AIM OF THE TASK
Rewrite the part that opens with the line containing "pose: elev=239.6 azim=156.0" and closes with the line containing "Dot at: occluded", substituting "distance" for "dist" and changing nothing else. Leave the pictures out.

EXTRACTED RECORDS
%%

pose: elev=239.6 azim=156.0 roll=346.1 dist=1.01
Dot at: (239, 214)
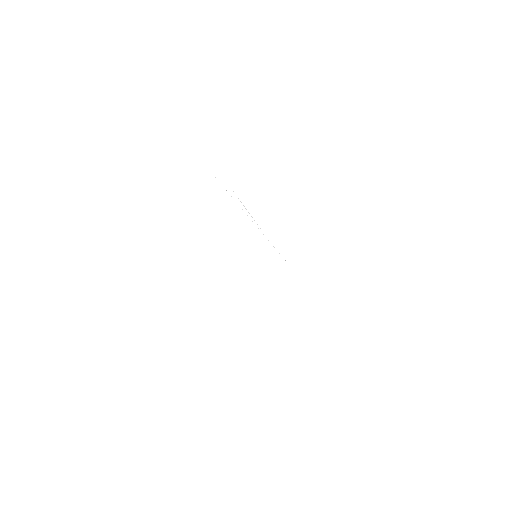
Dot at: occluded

%%
%%

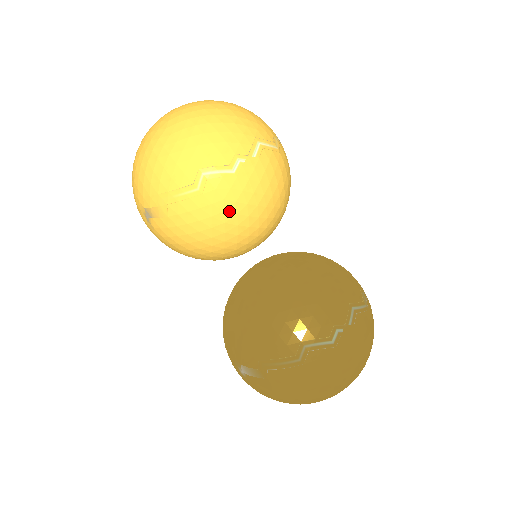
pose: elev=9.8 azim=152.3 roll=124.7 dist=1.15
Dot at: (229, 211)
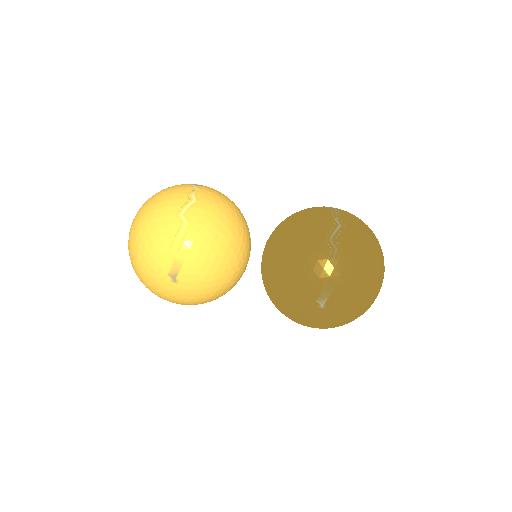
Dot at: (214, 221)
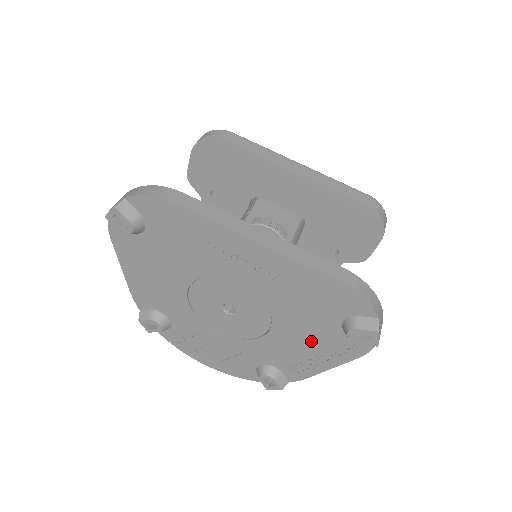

%%

RESPONSE FOR THIS EXERCISE
pose: elev=239.6 azim=156.0 roll=346.1 distance=1.01
Dot at: (239, 214)
Dot at: occluded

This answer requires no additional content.